Si vous le prenez par là, je vous l’accorde. Piquante façon de parler pour dire : « Si vous considérez la chose de ce côté, etc. »

Où prenez-vous cette ville ? Où est située cette ville ? Cette locution est peu française, mais elle est fort drôle, et l’on se demande par quelle liaison d’idées elle a pu se produire.

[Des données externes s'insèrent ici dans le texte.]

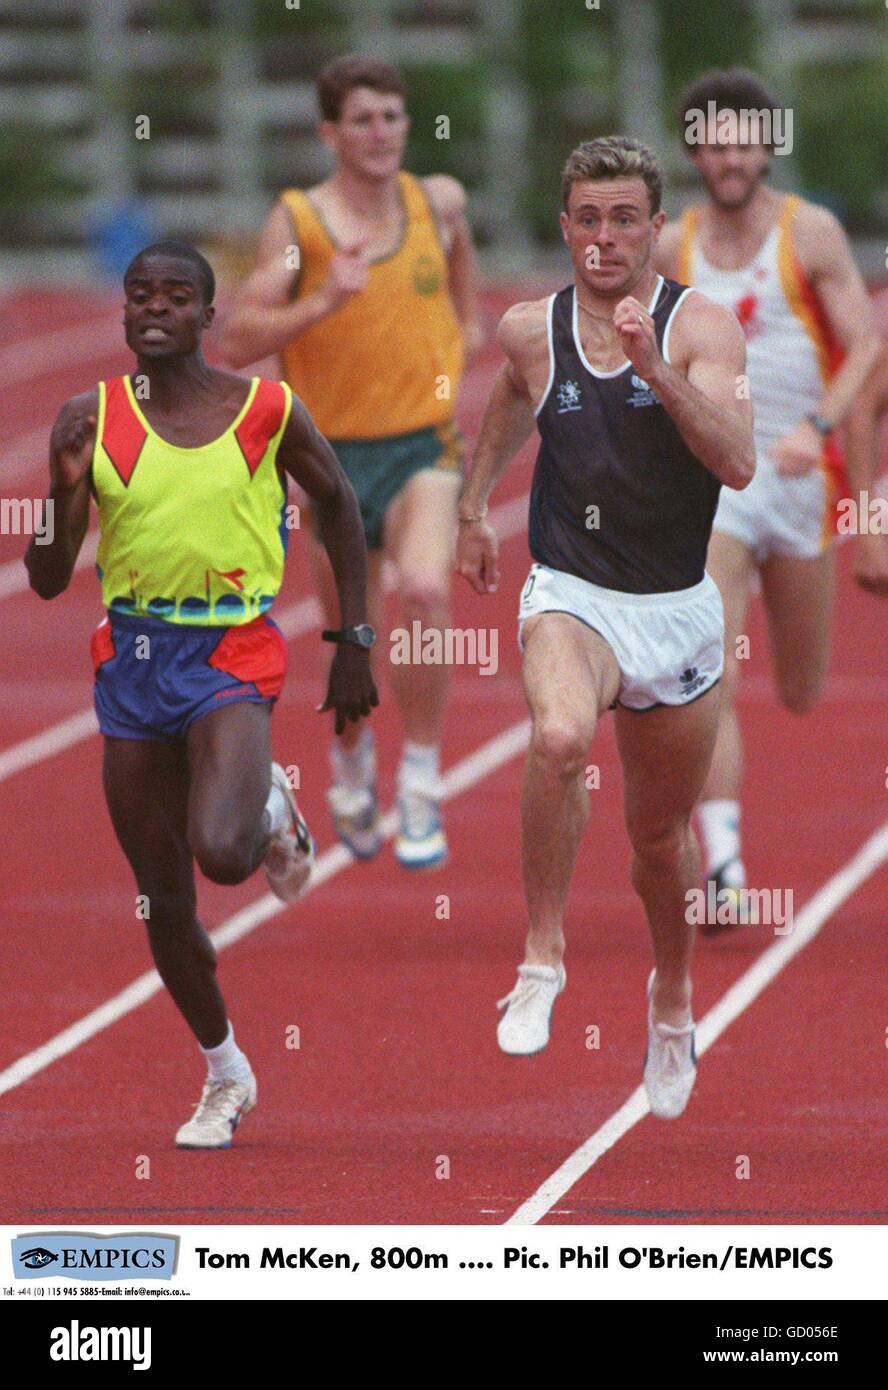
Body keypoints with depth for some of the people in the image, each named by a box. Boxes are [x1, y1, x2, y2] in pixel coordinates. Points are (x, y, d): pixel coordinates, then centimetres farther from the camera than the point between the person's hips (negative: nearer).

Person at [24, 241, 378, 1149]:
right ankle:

C’est à prendre ou à laisser. — Dicton que les marchands peu patients emploient toutes fois et quantes qu’ils n’entendent faire aucun rabais sur leur marchandises. Mon père me racontait qu’au temps où les lavements n’étaient pas encore comme aujourd’hui, grâce au progrès des sciences mécaniques, un monologue, mais un dialogue, un bon paysan entre chez un de nos forts apothicaires pour se faire délivrer le bouillon. L’affaire heureusement terminée, le lavementé, avant même de rajuster le désordre de sa toilette, demande combien. — Quinze sous (c’était le tarif ordinaire, me racontait ma mère). Le paysan en offre six. Tirage. L’apothicaire, impatienté, finit par dire : C’est à prendre ou à laisser ! — Alors je le laisse, dit le paysan, en le laissant en effet.